Our rich cultural history provides the clues to regaining that lost art of speculation, wonder and pushing the boundaries of knowledge outward. The titles of the books on Murph’s shelves in her room and of the books that are thrust by some unknown force onto the floor. I was looking because I thought that surely Passage to India or Homer’s Odyssey would be among them. But I did not spot either. Instead, the books I spotted, with a few exceptions, seemed more mundane than profound with no subtlety whatsoever in the connections with the movie. I actually cheated here since I could only recall a few, so I looked on line at close-ups of the bookshelves that play such a prominent part in the film.

The mundane books included Stephen King’s The Stand about a post-apocalyptic America ravaged by plague, James Elroy’s The Big Nowhere, Curtis and Dianne Oberhansly’s Downwinders: an Atomic Tale and Elizabeth Wolff’s Out of the Blue in which the title says it all, in the latter case referring to both chance and to the source of truth in the sky. There is also a biography of Charles Lindbergh, a Scrabble dictionary and a Sherlock Holmes mystery. These books were clues that subtlety would not be a great strength in this movie. Mark Helprin’s Winter’s Tale, an updated version of the Moses story set in New York, seems to have some connection with the movie, but I would have to read Helprin’s book to figure it out.

However, Herman Melville’s classic, Moby Dick, the story of Captain Ahab chasing a huge white whale, is also among Murph’s books. The novel begins, “Call me Ishmael.” Is Christopher Nolan, the director of Interstellar, the narrator, Ishmael, while Cooper is Ahab searching to find, not a spirit whale, but a habitable planet where the human spirit as well as body can survive and thrive? It is hard to say. For the film is syncretic, mixing and not always matching multiple sources and influences. I was sure one of the most important was Odysseus’ (in Latin, Ulysses) travels in the Odyssey and his ten-year effort to return home to Ithaca after the Trojan Wars. In a small way, perhaps. But there were too few parallels. In Interstellar, there are twelve ships that were driven off course just as in the Lazarus mission ten years before Cooper set off. Are the people on Earth the infamous lethargic lotus-eaters? Certainly multiple winds that Odysseus had in the leather bag given by Aeolus, the keeper of the winds, permeate the story.

However, there are no cannibals though the voyageurs are torn between Dr. Mann’s and Dr. Edmund’s planets, the Interstellar tale is actually far less fantastical than the narrative of the Scylla and the Charybdis.

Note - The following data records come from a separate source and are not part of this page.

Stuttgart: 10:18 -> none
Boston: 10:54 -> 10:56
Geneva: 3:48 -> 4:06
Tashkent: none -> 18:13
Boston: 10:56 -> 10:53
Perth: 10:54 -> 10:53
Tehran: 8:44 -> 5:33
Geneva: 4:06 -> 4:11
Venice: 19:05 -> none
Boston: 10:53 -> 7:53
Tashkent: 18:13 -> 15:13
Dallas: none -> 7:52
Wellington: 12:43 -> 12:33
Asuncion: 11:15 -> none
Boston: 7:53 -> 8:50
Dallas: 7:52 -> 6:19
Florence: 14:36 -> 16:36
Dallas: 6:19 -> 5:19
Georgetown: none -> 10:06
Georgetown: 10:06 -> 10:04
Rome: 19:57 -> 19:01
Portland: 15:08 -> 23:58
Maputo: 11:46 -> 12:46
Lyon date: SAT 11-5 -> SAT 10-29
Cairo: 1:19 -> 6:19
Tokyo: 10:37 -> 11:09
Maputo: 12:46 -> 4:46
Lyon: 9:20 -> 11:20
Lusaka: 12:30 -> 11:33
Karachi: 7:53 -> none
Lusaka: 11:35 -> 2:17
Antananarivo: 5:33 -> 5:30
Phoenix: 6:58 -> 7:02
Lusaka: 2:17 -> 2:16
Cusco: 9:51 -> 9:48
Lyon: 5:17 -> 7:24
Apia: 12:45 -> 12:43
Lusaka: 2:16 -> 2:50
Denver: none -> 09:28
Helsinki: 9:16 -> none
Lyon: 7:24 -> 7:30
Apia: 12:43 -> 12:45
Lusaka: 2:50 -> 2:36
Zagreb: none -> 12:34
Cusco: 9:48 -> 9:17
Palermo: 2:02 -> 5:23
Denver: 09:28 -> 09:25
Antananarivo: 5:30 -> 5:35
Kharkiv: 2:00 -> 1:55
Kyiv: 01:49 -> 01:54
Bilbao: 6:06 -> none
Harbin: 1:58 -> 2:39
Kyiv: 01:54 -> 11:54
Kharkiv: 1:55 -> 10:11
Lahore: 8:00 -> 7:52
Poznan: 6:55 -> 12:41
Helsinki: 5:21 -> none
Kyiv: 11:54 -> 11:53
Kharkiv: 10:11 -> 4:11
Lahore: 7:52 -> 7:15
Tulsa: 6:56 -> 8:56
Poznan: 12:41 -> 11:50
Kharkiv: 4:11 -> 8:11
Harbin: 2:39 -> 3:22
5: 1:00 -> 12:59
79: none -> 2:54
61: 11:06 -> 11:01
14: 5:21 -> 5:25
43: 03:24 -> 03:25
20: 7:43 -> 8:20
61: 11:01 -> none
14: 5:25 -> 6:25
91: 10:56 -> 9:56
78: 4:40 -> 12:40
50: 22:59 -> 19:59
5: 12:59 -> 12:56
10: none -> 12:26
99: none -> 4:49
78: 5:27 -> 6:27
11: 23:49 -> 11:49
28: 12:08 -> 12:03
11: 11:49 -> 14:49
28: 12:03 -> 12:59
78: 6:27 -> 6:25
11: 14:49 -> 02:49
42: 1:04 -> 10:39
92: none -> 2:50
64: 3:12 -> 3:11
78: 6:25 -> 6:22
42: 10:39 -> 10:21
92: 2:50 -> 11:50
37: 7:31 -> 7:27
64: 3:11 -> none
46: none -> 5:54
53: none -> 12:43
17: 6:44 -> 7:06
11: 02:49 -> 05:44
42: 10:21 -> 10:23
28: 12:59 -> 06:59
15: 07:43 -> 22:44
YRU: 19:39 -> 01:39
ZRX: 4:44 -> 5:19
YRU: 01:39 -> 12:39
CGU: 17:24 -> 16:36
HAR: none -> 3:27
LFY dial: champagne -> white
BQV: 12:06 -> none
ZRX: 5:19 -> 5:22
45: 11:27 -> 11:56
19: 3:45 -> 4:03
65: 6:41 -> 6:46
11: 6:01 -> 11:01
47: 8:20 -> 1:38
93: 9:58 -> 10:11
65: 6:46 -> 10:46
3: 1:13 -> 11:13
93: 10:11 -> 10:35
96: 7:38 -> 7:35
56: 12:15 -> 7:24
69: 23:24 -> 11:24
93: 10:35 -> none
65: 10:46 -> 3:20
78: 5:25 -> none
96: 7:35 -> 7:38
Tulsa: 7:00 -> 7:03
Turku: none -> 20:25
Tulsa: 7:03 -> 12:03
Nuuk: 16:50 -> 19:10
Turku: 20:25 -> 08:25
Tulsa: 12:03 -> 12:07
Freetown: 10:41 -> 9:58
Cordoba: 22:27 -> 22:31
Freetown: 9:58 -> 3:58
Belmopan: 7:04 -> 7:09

For this film is about science fiction, not science fantasy. Odysseus never meets the spirit of his own mother, but rather the real flesh and blood presence of his own daughter. He was the spirit. She was the real thing. It is Cooper’s daughter not Cooper himself whom the new colony of humans is named after. After all, the movie is about father-daughter love as an expression of quantum entanglement, the interaction of two particles that behave as one even though they may be light years apart. We no longer live in the mechanical industrial age but in a networked communicative age; this movie is surely an expression of my children’s and grandchildren’s era rather than my own.